Bemesting van eieren produceert diploïde zygoten die zich ontwikkelen tot diploïde larven. Gewoonlijk leiden dergelijke larven tot arbeiders, die steriele vrouwtjes zijn. Maar de diploïde larven gevoed met koninklijke gelei (bevat honing, stuifmeel en sommige stoffen die door de arbeiders worden afgescheiden) ontwikkelen zich tot vruchtbare vrouwtjes, koningin genaamd. Aan de andere kant ontwikkelen onbevruchte eieren parthenogenisch om haploïde larven te produceren en uiteindelijk volledig vruchtbare haploïde mannetjes, drones genoemd.

IV. Enkelvoudige gencontrole van seks:

Bij veel dieren overschrijven enkelvoudige autosomale genen het effect van geslachtsschromosomen die bij de individuen aanwezig zijn. Deze genen zijn over het algemeen recessief, maar kunnen in sommige gevallen dominant zijn.

Een klassiek voorbeeld van een dergelijk gen is het autosomaal recessieve transfer (tra) gen van Drosophila. Wanneer dit gen in homozygote toestand (tratra) aanwezig is, transformeert het XX zygoten om zich te ontwikkelen tot mannetjes die steriel zijn. De gentra heeft geen effect bij de mannen of wanneer het bij vrouwen in heterozygoot is.
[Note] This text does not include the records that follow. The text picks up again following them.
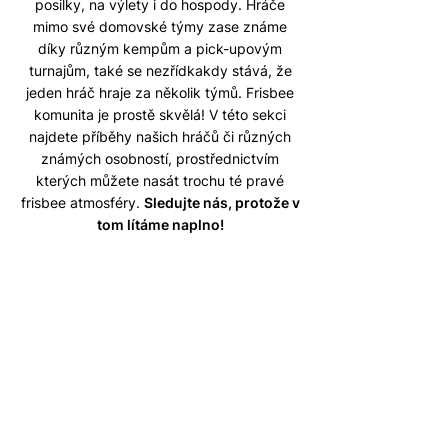
posilky, na výlety i do hospody. Hráče
mimo své domovské týmy zase známe
díky různým kempům a pick-upovým
turnajům, také se nezřídkakdy stává, že
jeden hráč hraje za několik týmů. Frisbee
komunita je prostě skvělá! V této sekci
najdete příběhy našich hráčů či různých
známých osobností, prostřednictvím
kterých můžete nasát trochu té pravé
frisbee atmosféry.
Sledujte nás, protože v
tom lítáme naplno!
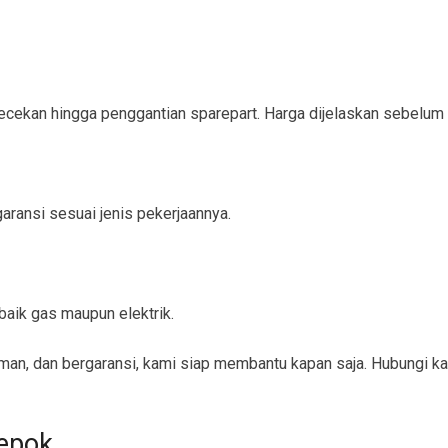
ngecekan hingga penggantian sparepart. Harga dijelaskan sebelum
ransi sesuai jenis pekerjaannya.
aik gas maupun elektrik.
an, dan bergaransi, kami siap membantu kapan saja. Hubungi ka
epok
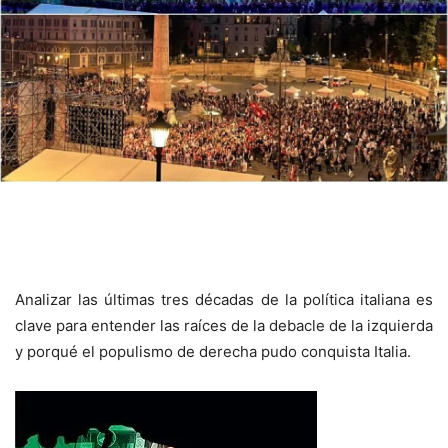
Analizar las últimas tres décadas de la política italiana es
clave para entender las raíces de la debacle de la izquierda
y porqué el populismo de derecha pudo conquista Italia.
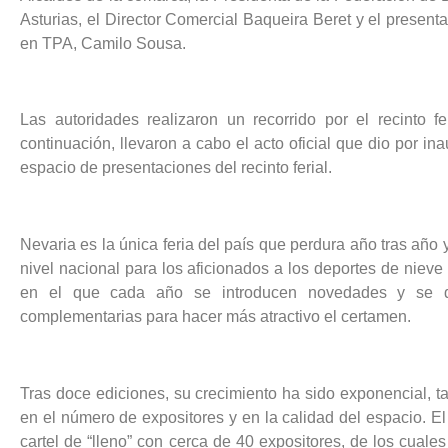
Asturias, el Director Comercial Baqueira Beret y el present
en TPA, Camilo Sousa.
Las autoridades realizaron un recorrido por el recinto fe
continuación, llevaron a cabo el acto oficial que dio por ina
espacio de presentaciones del recinto ferial.
Nevaria es la única feria del país que perdura año tras año 
nivel nacional para los aficionados a los deportes de niev
en el que cada año se introducen novedades y se d
complementarias para hacer más atractivo el certamen.
Tras doce ediciones, su crecimiento ha sido exponencial, ta
en el número de expositores y en la calidad del espacio. El
cartel de “lleno” con cerca de 40 expositores, de los cuale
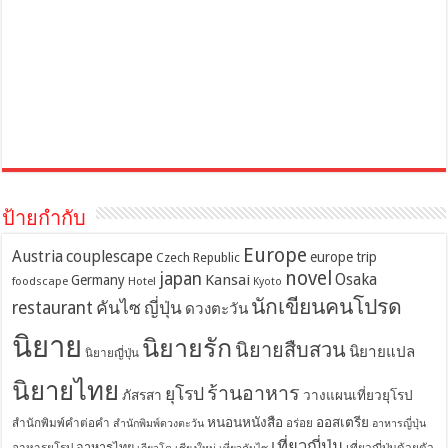
ป้ายกำกับ
Europe
Austria
couplescape
europe trip
Czech Republic
novel
japan
Osaka
Kansai
Germany
foodscape
Hotel
Kyoto
นักเขียนคนโปรด
restaurant
คันไซ
ญี่ปุ่น
ดวงตะวัน
นิยาย
นิยายรัก
นิยายสืบสวน
นิยายแปล
นิยายญี่ปุ่น
นิยายไทย
ร้านอาหาร
ยุโรป
ภัสรสา
วางแผนเที่ยวยุโรป
หนอนหนังสือ
ออสเตรีย
สำนักพิมพ์คำต่อคำ
อร่อย
สำนักพิมพ์ดวงตะวัน
อาหารญี่ปุ่น
เที่ยวญี่ปุ่น
อาหารไทย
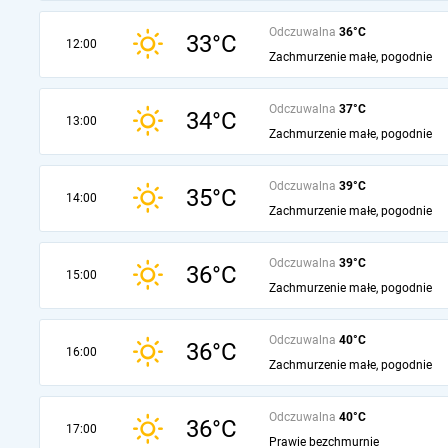
Odczuwalna
36°C
33°C
12:00
Zachmurzenie małe, pogodnie
Odczuwalna
37°C
34°C
13:00
Zachmurzenie małe, pogodnie
Odczuwalna
39°C
35°C
14:00
Zachmurzenie małe, pogodnie
Odczuwalna
39°C
36°C
15:00
Zachmurzenie małe, pogodnie
Odczuwalna
40°C
36°C
16:00
Zachmurzenie małe, pogodnie
Odczuwalna
40°C
36°C
17:00
Prawie bezchmurnie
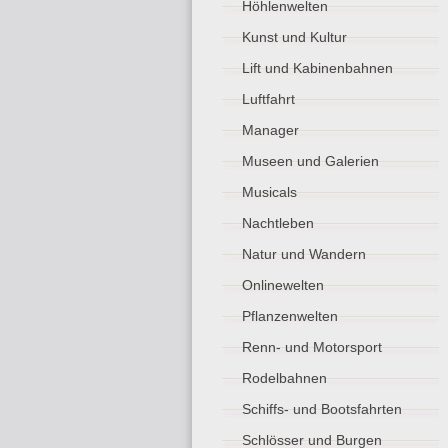
Höhlenwelten
Kunst und Kultur
Lift und Kabinenbahnen
Luftfahrt
Manager
Museen und Galerien
Musicals
Nachtleben
Natur und Wandern
Onlinewelten
Pflanzenwelten
Renn- und Motorsport
Rodelbahnen
Schiffs- und Bootsfahrten
Schlösser und Burgen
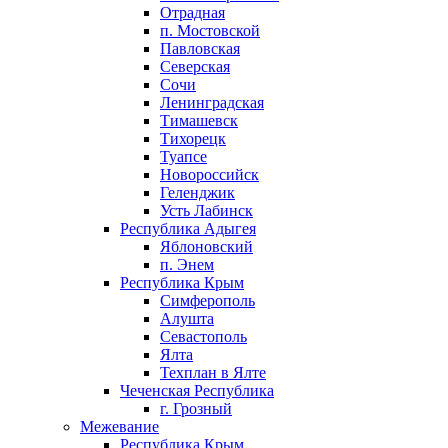
Отрадная
п. Мостовской
Павловская
Северская
Сочи
Ленинградская
Тимашевск
Тихорецк
Туапсе
Новороссийск
Геленджик
Усть Лабинск
Республика Адыгея
Яблоновский
п. Энем
Республика Крым
Симферополь
Алушта
Севастополь
Ялта
Техплан в Ялте
Чеченская Республика
г. Грозный
Межевание
Республика Крым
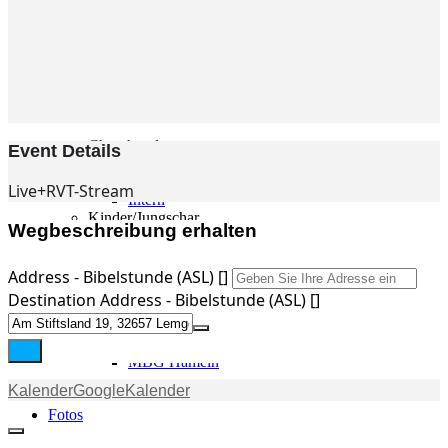
Gemeinde
Gemeinde
Kleingruppen
Weihnachtslieder
Youtube
Churchtools
Event Details
Jugend
Jugend Home
Live+RVT-Stream
Intern
Kinder/Jungschar
Wegbeschreibung erhalten
Gott in deinem Alltag
KiJuTe-Gruppen
Freizeiten 2026
Address - Bibelstunde (ASL) []
Soccercamp Lemgo
Destination Address - Bibelstunde (ASL) []
Junge Erwachsene
Junge Erwachsene
Gemeinde Hameln
MBG Hameln
Kalender
GoogleKalender
Fotos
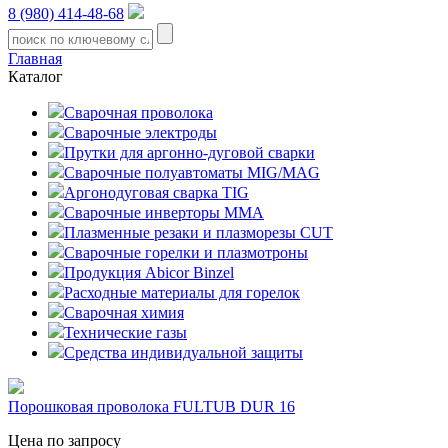
8 (980) 414-48-68
Главная
Каталог
Сварочная проволока
Сварочные электроды
Прутки для аргонно-дуговой сварки
Сварочные полуавтоматы MIG/MAG
Аргонодуговая сварка TIG
Сварочные инверторы MMA
Плазменные резаки и плазморезы CUT
Сварочные горелки и плазмотроны
Продукция Abicor Binzel
Расходные материалы для горелок
Сварочная химия
Технические газы
Средства индивидуальной защиты
Порошковая проволока FULTUB DUR 16
Цена по запросу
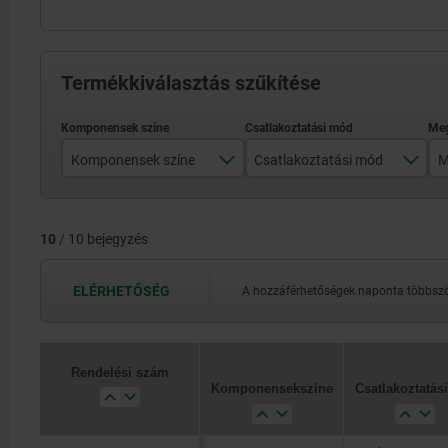
Termékkiválasztás szűkítése
Komponensek színe
Csatlakoztatási mód
kék
Érintkezőelem
10
/ 10 bejegyzés
piros
sárga
ELÉRHETŐSÉG
A hozzáférhetőségek naponta többször
zöld
átlátszó
Rendelési szám
Rendelési szám
Komponensek színe
Komponensek színe
Csatlakoztatási mód
Csatlakoztatási mód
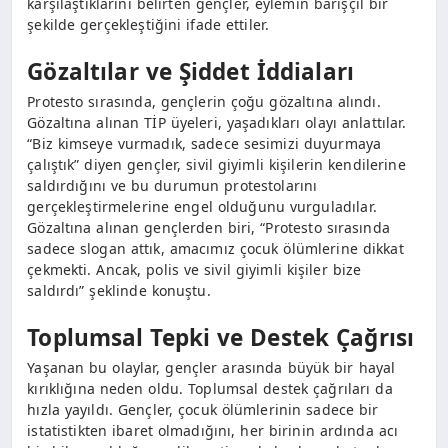
karşılaştıklarını belirten gençler, eylemin barışçıl bir
şekilde gerçekleştiğini ifade ettiler.
Gözaltılar ve Şiddet İddiaları
Protesto sırasında, gençlerin çoğu gözaltına alındı.
Gözaltına alınan TİP üyeleri, yaşadıkları olayı anlattılar.
“Biz kimseye vurmadık, sadece sesimizi duyurmaya
çalıştık” diyen gençler, sivil giyimli kişilerin kendilerine
saldırdığını ve bu durumun protestolarını
gerçekleştirmelerine engel olduğunu vurguladılar.
Gözaltına alınan gençlerden biri, “Protesto sırasında
sadece slogan attık, amacımız çocuk ölümlerine dikkat
çekmekti. Ancak, polis ve sivil giyimli kişiler bize
saldırdı” şeklinde konuştu.
Toplumsal Tepki ve Destek Çağrısı
Yaşanan bu olaylar, gençler arasında büyük bir hayal
kırıklığına neden oldu. Toplumsal destek çağrıları da
hızla yayıldı. Gençler, çocuk ölümlerinin sadece bir
istatistikten ibaret olmadığını, her birinin ardında acı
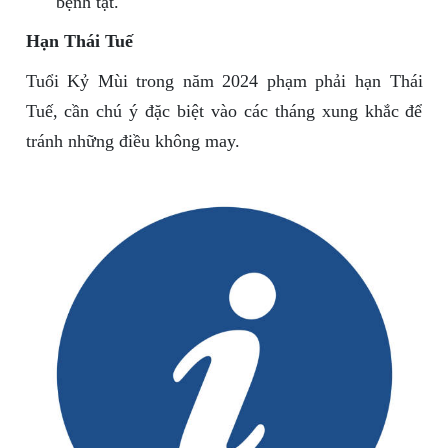
bệnh tật.
Hạn Thái Tuế
Tuổi Kỷ Mùi trong năm 2024 phạm phải hạn Thái
Tuế, cần chú ý đặc biệt vào các tháng xung khắc để
tránh những điều không may.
Wanneer een vrouwelijke heterozygoot voor tra (XX Tra tra) gepaard wordt met een homozygote man voor tra (XY tra tra), zijn slechts 25% van de nakomelingen vrouwtjes, terwijl de resterende 75% mannetjes zijn. Een derde van de mannen, echter, zijn steriele XX-individuen die homozygoot zijn voor tra; ze worden getransformeerd naar mannelijkheid door de gentra.

Een soortgelijk recessief, mogelijk autosomaal, testiculair feminiseringsgen induceert XY-mensen om borsten en vagina te ontwikkelen; dergelijke individuen hebben echter gedegenereerde testes en zijn steriel. Dit gen heeft geen invloed op de kenmerken van vrouwelijke individuen.